It can be argued that there's no bigger bang-for-the-buck performance upgrade than new axle gears. Auto manufacturers are tasked with building a vehicle that is optimized for both highway efficiency, comfort, and performance. Because of this, there's going to be a trade-off of some sort. All too often, manufacturers lean toward efficiency over performance. Add to the mix the fact that most enthusiasts add larger tires at some point, which effectively raises the gear ratio, and it's easy to see where changing the gearset can make a big difference.
Using our 2002 Chevrolet Silverado 2500HD project as an example, the truck came from the factory with 3.73:1 axle gears. When we increased the tire size from factory to 37-inch tires, we effectively raised the gear ratio (numerically lower) by about 20 percent.
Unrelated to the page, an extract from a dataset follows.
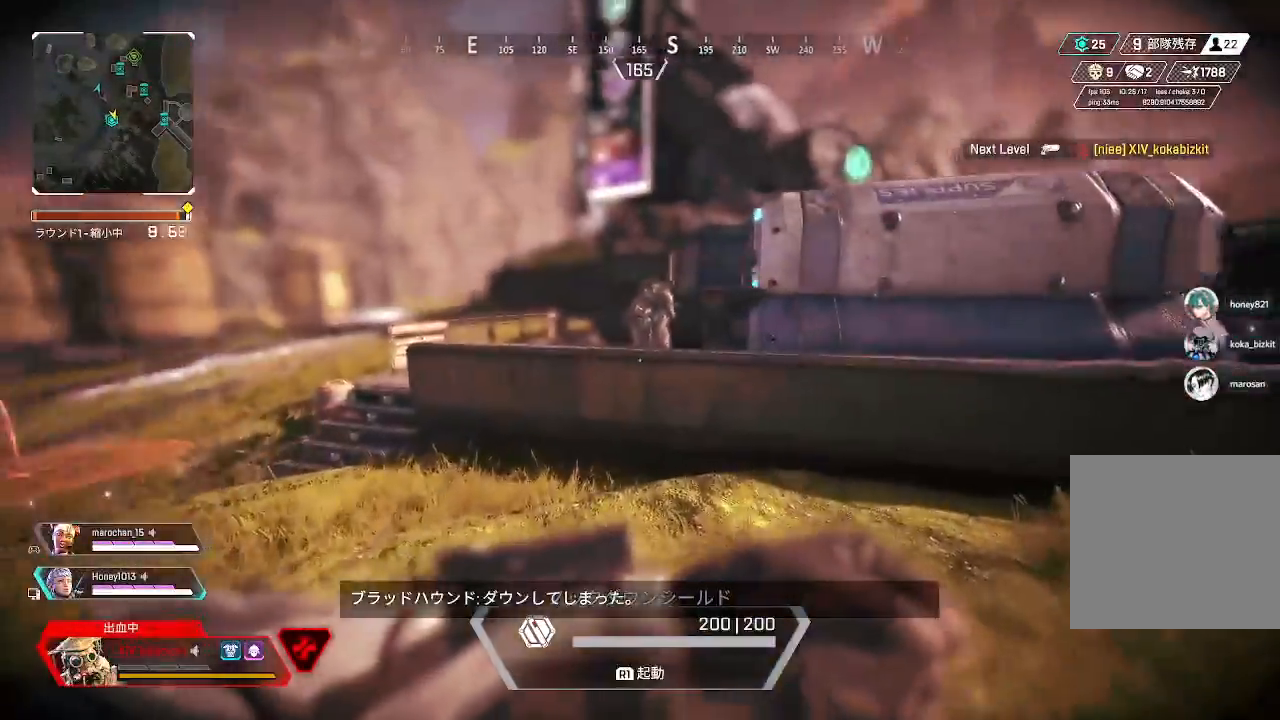
{"dt_ms": 500, "buttons": ["R1"], "left_stick": "up-left", "right_stick": "up", "events": [[233, "right_stick", "center"], [333, "left_stick", "up-left"], [433, "right_stick", "up"], [450, "R1", "down"]]}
It would be as if we installed 3.23:1 axle gears. The result of this is more difficult acceleration but lower engine rpm at highway speeds.
To get the engine back in its proper powerband and regain the lost acceleration, we needed to change the axle gears to a lower (numerically higher) gearset. To get the truck back to relative normal, we would have needed to install 4.30:1 gears. However, because we did a six-speed transmission conversion, and to get a big of added performance, we opted to go even lower to 4.56:1 gears.
For this project we turned to the gear and axle experts at Yukon Gear. We ordered up a ring and pinion set, master install kit, the company's Dura Grip limited-slip differential, and 4340 chromoly axle shafts. We opted for the Dura Grip limited-slip over a locking differential for its improved highway manners. The Dura Grip is fully rebuildable and features 4320 chromoly spider gears, Raybestos composite clutches, and a strong four-pinion design.
Even though the GM 14-bolt axle is one of the easiest to set up gears in, we opted to leave this important job to the professionals and headed over to South Bay Truck & 4x4 in Hawthorn, California. Owner Frank Gilliland has installed thousands of gearsets during his career, leaving us no doubt that he'd get ours done right the first time. The job requires special tools and knowledge to avoid a frustrating situation and potential damage. Frank has the rear axle set up in just a few short hours. The front differential of these IFS Chevy HD trucks is another project altogether and one that we'll address in the next installment.